How Long It Took: 45 min

How It Was: Maybe the men in my friends’ lives don’t have the best palates. The rice was super bland, lacking some sort of seasoning (maybe salt), but the chicken hit the spot. Not too heavy, real chicken, chunks of green pepper, non-greasy breading. They gave me an egg roll. Everything was cold.

The Verdict: Won’t order it again. Bland, bland, bland all the way around.

2. Swiss Chalet

I think this qualifies as a chain…but bear with me here. The last time I ate Swiss Chalet was at my ex-boyfriend’s parents’ house. Maybe that’s why things didn’t work out between us.
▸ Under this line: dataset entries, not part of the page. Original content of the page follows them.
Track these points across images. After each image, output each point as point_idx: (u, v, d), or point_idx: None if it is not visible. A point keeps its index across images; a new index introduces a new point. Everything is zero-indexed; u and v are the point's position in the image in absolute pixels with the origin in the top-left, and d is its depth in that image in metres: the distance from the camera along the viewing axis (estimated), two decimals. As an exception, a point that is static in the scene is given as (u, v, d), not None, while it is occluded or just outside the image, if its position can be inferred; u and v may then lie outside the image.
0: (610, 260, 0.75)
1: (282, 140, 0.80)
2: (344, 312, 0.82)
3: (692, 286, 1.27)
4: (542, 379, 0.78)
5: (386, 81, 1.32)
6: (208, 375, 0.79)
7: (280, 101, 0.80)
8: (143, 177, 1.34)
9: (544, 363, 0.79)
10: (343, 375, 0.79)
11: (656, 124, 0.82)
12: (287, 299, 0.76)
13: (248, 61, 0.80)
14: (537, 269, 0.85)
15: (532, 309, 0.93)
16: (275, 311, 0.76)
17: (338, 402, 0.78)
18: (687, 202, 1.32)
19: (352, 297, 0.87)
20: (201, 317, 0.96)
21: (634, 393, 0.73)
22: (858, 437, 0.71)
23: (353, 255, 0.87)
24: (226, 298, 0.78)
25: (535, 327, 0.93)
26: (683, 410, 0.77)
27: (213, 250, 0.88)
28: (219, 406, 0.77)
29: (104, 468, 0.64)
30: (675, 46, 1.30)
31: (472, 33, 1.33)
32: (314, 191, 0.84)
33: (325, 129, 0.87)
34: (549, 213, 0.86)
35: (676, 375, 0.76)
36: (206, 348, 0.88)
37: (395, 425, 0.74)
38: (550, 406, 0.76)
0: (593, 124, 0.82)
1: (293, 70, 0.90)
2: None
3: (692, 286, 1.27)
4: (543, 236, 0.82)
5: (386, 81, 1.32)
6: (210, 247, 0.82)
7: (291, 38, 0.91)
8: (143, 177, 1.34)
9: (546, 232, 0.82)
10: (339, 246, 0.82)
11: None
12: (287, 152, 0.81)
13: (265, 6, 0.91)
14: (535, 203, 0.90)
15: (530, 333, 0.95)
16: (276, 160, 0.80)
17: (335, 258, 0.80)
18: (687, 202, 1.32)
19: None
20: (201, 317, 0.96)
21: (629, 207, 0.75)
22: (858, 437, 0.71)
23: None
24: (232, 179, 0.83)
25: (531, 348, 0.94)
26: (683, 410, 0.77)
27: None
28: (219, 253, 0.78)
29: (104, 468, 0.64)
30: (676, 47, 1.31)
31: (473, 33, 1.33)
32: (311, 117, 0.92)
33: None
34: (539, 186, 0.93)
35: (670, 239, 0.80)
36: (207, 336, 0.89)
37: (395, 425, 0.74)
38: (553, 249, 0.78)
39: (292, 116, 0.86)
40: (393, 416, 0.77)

This time, I decided to give it another shot….but I definitely felt guilty afterwards for eating non-free-range chicken.

What I Ordered: 1 Festival Special (white meat) + Greek Side Salad + Side of Fries

How Long It Took: Took: 30 min

How It Was: I’m convinced the quality of “Chalet Sauce” has gone down over the years. The fries were pathetically soggy, while the chicken skin was pleasantly crispy. Paying an extra 50 cents for a Greek salad that sucked, sucked. The white roll, cranberry sauce, and the Lindt Chocolate box were delicious (though not eaten ate the same time).
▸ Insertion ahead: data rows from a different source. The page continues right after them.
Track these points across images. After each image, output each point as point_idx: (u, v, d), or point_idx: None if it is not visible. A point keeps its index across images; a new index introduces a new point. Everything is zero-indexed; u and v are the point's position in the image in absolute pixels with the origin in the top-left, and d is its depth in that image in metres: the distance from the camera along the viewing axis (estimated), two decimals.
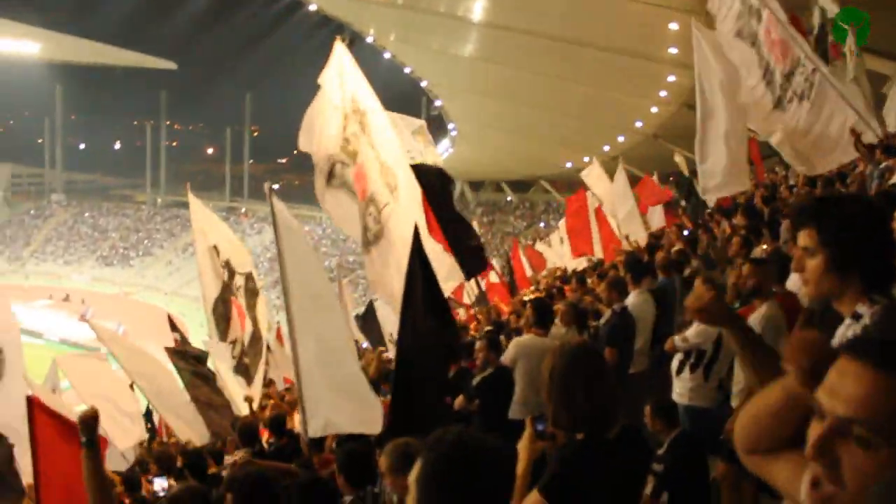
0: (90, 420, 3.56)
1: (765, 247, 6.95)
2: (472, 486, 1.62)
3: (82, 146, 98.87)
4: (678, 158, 21.39)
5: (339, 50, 8.29)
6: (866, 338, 1.18)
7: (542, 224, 55.80)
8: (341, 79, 8.29)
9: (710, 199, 10.14)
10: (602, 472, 2.54)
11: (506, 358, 6.22)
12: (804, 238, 2.18)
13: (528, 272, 18.60)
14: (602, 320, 7.13)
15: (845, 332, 2.15)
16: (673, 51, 24.04)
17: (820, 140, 8.16)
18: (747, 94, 8.81)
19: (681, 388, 5.40)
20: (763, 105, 8.75)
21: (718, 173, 8.50)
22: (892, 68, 16.96)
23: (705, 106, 8.67)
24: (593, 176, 15.92)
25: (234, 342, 10.47)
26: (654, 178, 16.48)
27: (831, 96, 8.07)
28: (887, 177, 7.70)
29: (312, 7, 38.66)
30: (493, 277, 17.05)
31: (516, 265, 18.91)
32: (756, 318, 4.68)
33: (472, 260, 8.16)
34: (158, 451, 9.94)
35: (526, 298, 11.43)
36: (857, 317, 2.12)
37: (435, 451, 1.65)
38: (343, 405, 5.74)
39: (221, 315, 10.55)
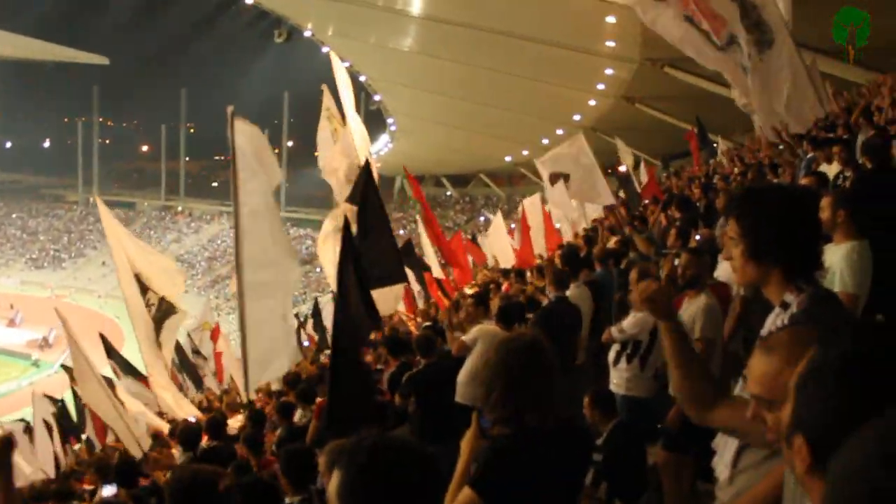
0: (4, 446, 3.39)
1: (698, 237, 7.08)
2: (394, 496, 1.56)
3: (9, 144, 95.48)
4: (620, 145, 21.66)
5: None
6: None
7: (482, 218, 55.98)
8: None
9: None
10: (535, 464, 2.51)
11: (467, 337, 6.21)
12: (730, 228, 2.26)
13: (470, 266, 18.63)
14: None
15: (774, 320, 2.20)
16: (610, 44, 24.31)
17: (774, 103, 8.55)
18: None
19: (618, 379, 5.45)
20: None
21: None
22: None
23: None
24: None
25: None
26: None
27: (773, 70, 8.37)
28: (814, 167, 7.92)
29: (249, 0, 38.04)
30: (437, 272, 17.03)
31: (460, 258, 18.89)
32: (696, 308, 4.76)
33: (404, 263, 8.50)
34: (97, 459, 9.70)
35: (468, 292, 11.44)
36: (784, 305, 2.18)
37: (352, 461, 1.58)
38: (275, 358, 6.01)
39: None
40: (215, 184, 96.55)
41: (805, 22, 16.02)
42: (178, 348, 16.82)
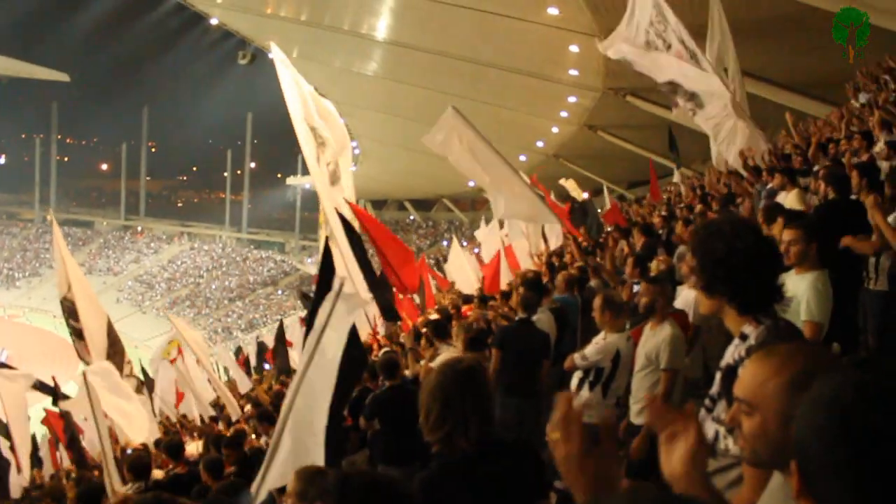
0: None
1: (660, 264, 7.15)
2: None
3: None
4: (568, 184, 21.90)
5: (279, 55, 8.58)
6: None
7: (445, 243, 56.06)
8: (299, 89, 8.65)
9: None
10: (464, 488, 2.55)
11: (435, 363, 6.20)
12: (687, 259, 2.31)
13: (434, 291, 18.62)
14: None
15: (733, 351, 2.24)
16: (574, 72, 24.66)
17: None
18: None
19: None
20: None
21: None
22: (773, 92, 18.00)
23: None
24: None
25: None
26: (552, 196, 16.85)
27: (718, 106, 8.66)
28: (774, 197, 8.09)
29: (214, 21, 37.87)
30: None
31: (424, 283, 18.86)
32: (662, 338, 4.79)
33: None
34: (50, 487, 9.48)
35: (432, 317, 11.42)
36: (743, 337, 2.21)
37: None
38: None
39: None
40: (180, 204, 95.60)
41: (765, 55, 16.50)
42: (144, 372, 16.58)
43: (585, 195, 21.33)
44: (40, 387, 12.07)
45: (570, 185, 21.70)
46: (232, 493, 4.44)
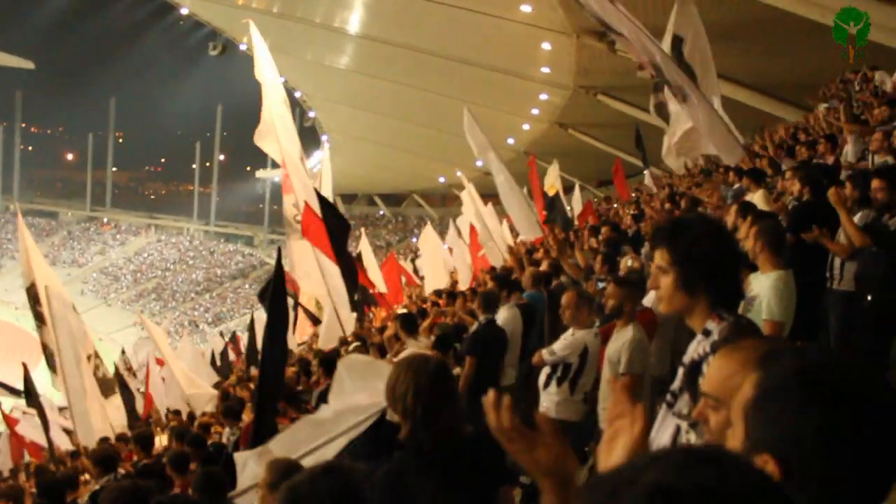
0: None
1: (630, 262, 7.15)
2: None
3: None
4: (553, 171, 21.82)
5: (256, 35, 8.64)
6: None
7: (414, 238, 56.02)
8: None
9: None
10: (427, 483, 2.57)
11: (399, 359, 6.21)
12: (658, 257, 2.30)
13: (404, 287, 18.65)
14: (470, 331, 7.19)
15: (696, 347, 2.26)
16: (545, 70, 24.77)
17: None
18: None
19: (548, 402, 5.44)
20: None
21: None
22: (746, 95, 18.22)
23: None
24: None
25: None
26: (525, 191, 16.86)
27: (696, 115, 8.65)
28: (741, 197, 8.20)
29: (184, 10, 37.48)
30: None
31: (393, 278, 18.84)
32: (623, 342, 4.75)
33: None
34: (6, 488, 9.37)
35: (401, 311, 11.45)
36: (706, 333, 2.24)
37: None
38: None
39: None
40: (148, 195, 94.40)
41: (733, 58, 16.68)
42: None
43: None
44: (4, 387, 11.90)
45: (552, 173, 21.32)
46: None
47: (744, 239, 4.53)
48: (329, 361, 7.74)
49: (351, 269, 10.42)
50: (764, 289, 4.04)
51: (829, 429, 1.10)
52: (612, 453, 1.41)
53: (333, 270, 10.05)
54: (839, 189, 5.34)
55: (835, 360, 1.20)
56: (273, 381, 5.61)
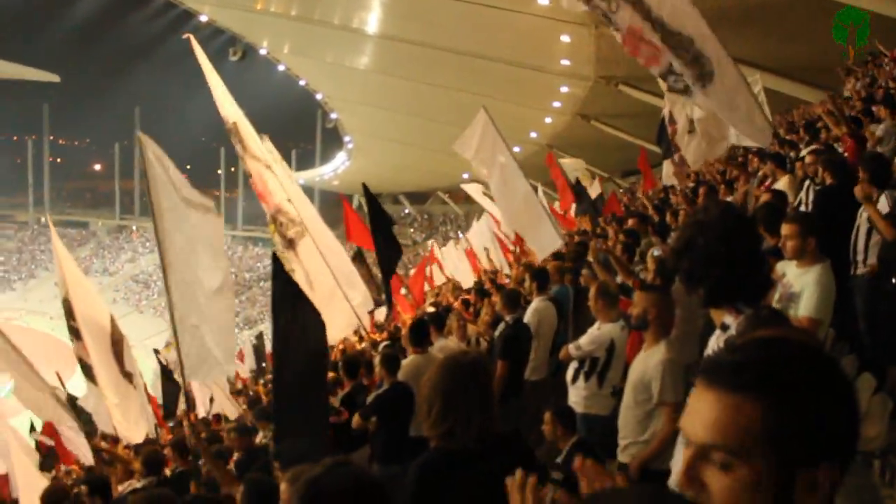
0: None
1: (657, 252, 6.73)
2: None
3: None
4: (571, 162, 21.68)
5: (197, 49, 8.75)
6: (717, 361, 1.13)
7: (440, 236, 56.07)
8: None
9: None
10: (461, 481, 2.56)
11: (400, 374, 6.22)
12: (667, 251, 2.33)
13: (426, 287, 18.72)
14: (496, 332, 7.13)
15: (715, 342, 2.26)
16: (565, 62, 24.64)
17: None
18: None
19: (576, 397, 5.42)
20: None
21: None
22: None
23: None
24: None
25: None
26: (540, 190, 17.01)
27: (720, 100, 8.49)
28: (769, 183, 8.04)
29: (203, 18, 37.73)
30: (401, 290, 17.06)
31: (421, 278, 18.84)
32: (652, 364, 4.17)
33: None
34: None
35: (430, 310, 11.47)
36: (724, 327, 2.24)
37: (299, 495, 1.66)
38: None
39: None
40: None
41: (750, 42, 16.52)
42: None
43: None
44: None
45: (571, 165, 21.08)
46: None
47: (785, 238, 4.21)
48: (352, 364, 7.69)
49: (390, 257, 10.27)
50: (807, 283, 3.90)
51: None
52: None
53: (341, 259, 9.97)
54: (865, 185, 5.20)
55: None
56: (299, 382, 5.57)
The Verdict: My penance for this meal is watching Food Inc.. My cats were happy with the leftovers.

3. Mersin Mediterranean Cuisine

I found this place via Just Eat. It had the highest reviews and seemed to have a fairly authentic Turkish Menu.

What I Ordered: Chicken Shwarma Plate, Large Lentil Soup, Tzatziki

How Long It Took: 15 min

How It Was: Firstly, there was enough food to feed a small nation. The chicken was served alongside carrot-flecked rice and savoury potatoes. A little container of hot sauce boosted the flavours and worked well with the creamy garlic sauce. The chopped salad with cabbage and cucumbers was crispy and refreshing. The real standout here, though, was the lentil soup. Creamy, garlicky and piping hot, it was perfect with the side of pita for a chilly December night. The only thing I didn’t like about this meal was the Tzatziki – which had the consistence of water. And like water, it also went down the drain.

The Verdict: I’d order again – spring for more of the traditional Turkish dishes and skip the liquified Tzatziki.

4. Westwood Grill

This place sounds like it serves burgers and fries. In reality, they serve up Chinese food to the Bloor West Village area.

What I Ordered: Veggie fried rice, Chili Pepper Chicken, Egg Roll, Hot and Sour Soup

How Long It Took: 40 min

How It Was: This is some of the best veggie fried rice around – bits of crisp rice interspersed with other soft grains. Big chunks of real veggies. Thick pieces of egg. Great soy overtones. I could have eaten the whole, massive container. The egg roll was still crispy and filled with fresh shreds of veggies but the hot and sour soup had the consistency of Draino. Way too much cornstarch in a broth that was neither hot nor sour. The chicken was passable, but I would try another main dish next time around. Too much poultry grizzle and not enough actual meat.

The Verdict: I’ll be ordering again – mainly for the kick-ass rice – and will try to find a main dish that I like to go alongside. Extra points for piping hot food, and extra fortune cookies.

***

The Moral of this Whole Story: Unless it’s 11:30 p.m. and you need basic delivery pizza to soak up up all the Beau’s Lug Tread you and your buddies have been drinking, it’s best to skip delivery all together. It never exceeds expectations, and is usually cold and overpriced to boot. No matter how much of a pain it seems (especially when it’s pissing rain and dark at 5:30 p.m.) put on a pair of pants, find your Metropass (or car), get out of your apartment, and grab take-out instead. Your taste buds will thank you.